Better yet, their bot page has specific information on how to block their crawler AND a contact email address. Looking good so far.

The bot accessing our media was “WeSEE:Ads/PictureBot ” & their crawler page only has info for blocking the “WeSEE” crawler in robots.txt, so we assumed it must work for all WeSEE crawlers:

User-agent: WeSEE
Disallow: /cgi-bin

WeSEE gives a timeframe of “24 hours” for how soon the robots.txt block will be picked up.
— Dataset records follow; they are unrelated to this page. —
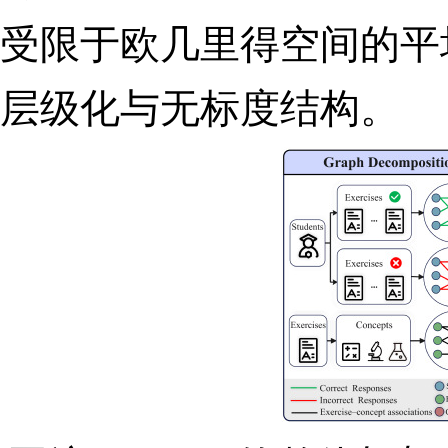
受限于欧几里得空间的平
层级化与无标度结构
。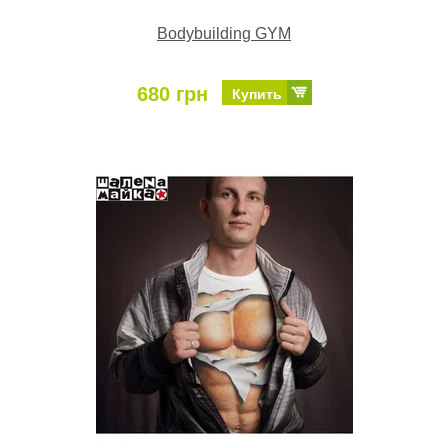
Bodybuilding GYM
680 грн
Купить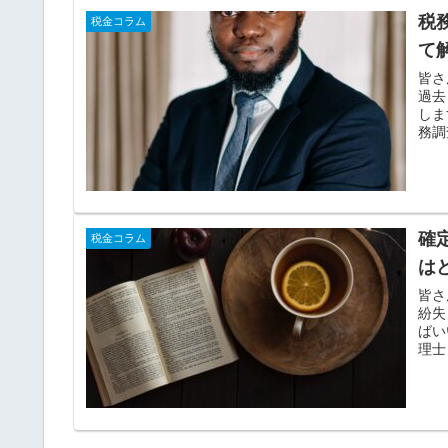
税
税金コラム
て
皆さ
過去
しま
務調
確
税金コラム
は
皆さ
紛失
ばい
理士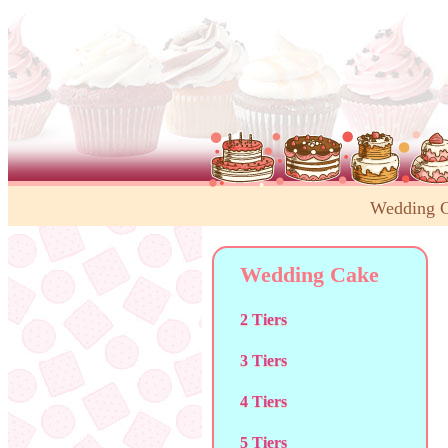
Wedding 
Wedding Cake
2 Tiers
3 Tiers
4 Tiers
5 Tiers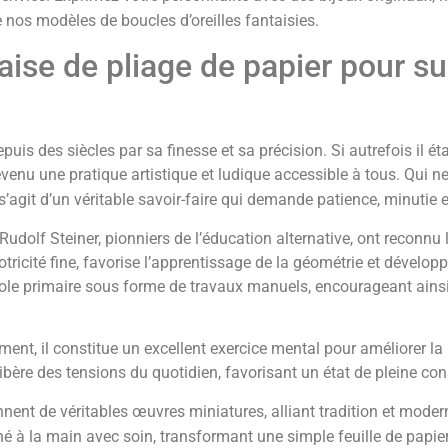
 nos modèles de boucles d’oreilles fantaisies.
aise de pliage de papier pour s
puis des siècles par sa finesse et sa précision. Si autrefois il ét
 devenu une pratique artistique et ludique accessible à tous. Qui n
’agit d’un véritable savoir-faire qui demande patience, minutie et
dolf Steiner, pionniers de l’éducation alternative, ont reconnu le
otricité fine, favorise l’apprentissage de la géométrie et dévelo
ole primaire sous forme de travaux manuels, encourageant ainsi l
ement, il constitue un excellent exercice mental pour améliorer l
 se libère des tensions du quotidien, favorisant un état de pleine c
nent de véritables œuvres miniatures, alliant tradition et modern
né à la main avec soin, transformant une simple feuille de papie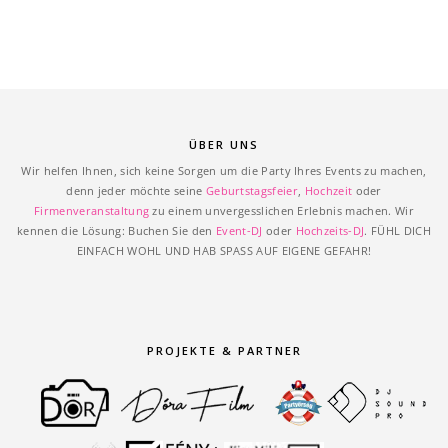
ÜBER UNS
Wir helfen Ihnen, sich keine Sorgen um die Party Ihres Events zu machen,
denn jeder möchte seine
Geburtstagsfeier
,
Hochzeit
oder
Firmenveranstaltung
zu einem unvergesslichen Erlebnis machen. Wir
kennen die Lösung: Buchen Sie den
Event-DJ
oder
Hochzeits-DJ
. FÜHL DICH
EINFACH WOHL UND HAB SPASS AUF EIGENE GEFAHR!
PROJEKTE & PARTNER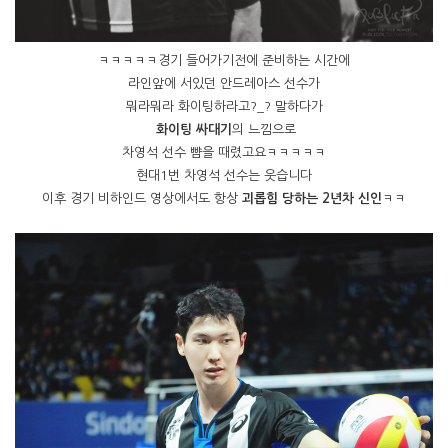
ㅋㅋㅋㅋㅋ경기 들어가기전에 준비하는 시간에
라인앞에 서있던 안드레아스 선수가
뭐라뭐라 화이팅하라고?_? 말하다가
화이팅 싸대기
의 느낌으로
차영석 선수 뺨을 때렸고요ㅋㅋㅋㅋㅋ
현대1번 차영석 선수는 웃습니다
이후 경기 비하인드 영상에서도 항상
괴롭힘 당하는 2년차 신인
ㅋㅋ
We gave them 10 days. No dice.

I emailed them about it & got this reply back:

Hi Wick,

We work with the world's leading advertisings [sic] solutions to help them understand pages' contents in detail so they can target campaigns more effectively - and as for publishers - earn more money. Our company (WeSEE) only indexes pages that have passed through an advertisers network, i.e. we do not crawl sites randomly.
Mentioned requests were made by the image links, which were shared (published) on other websites (and directs to your site).

Our ops team will block such requests to your site in several hours today. 

We apologize for any inconvenience this caused you and appreciate your understanding of these technical issues.

If you have any further question please don’t hesitate to ask.

At this point, my B.S. meter started smoking & promptly caught on fire. I replied that their robots.txt exclusion wasn’t working — a serious problem that shouldn’t involve “technical issues”. If you operate a crawler, especially one that your entire business model depends on, it should probably follow the robots.txt standard.

We’ll see what they say.

UPDATE: To their credit, WeSEE tech support promptly replied & after a few emails back & forth, admitted they screwed up. While their content bot checks robots.txt before crawling page content, their pictures bot crawled media contained in those pages without also checking robots.txt rules. WeSEE claims this has been fixed.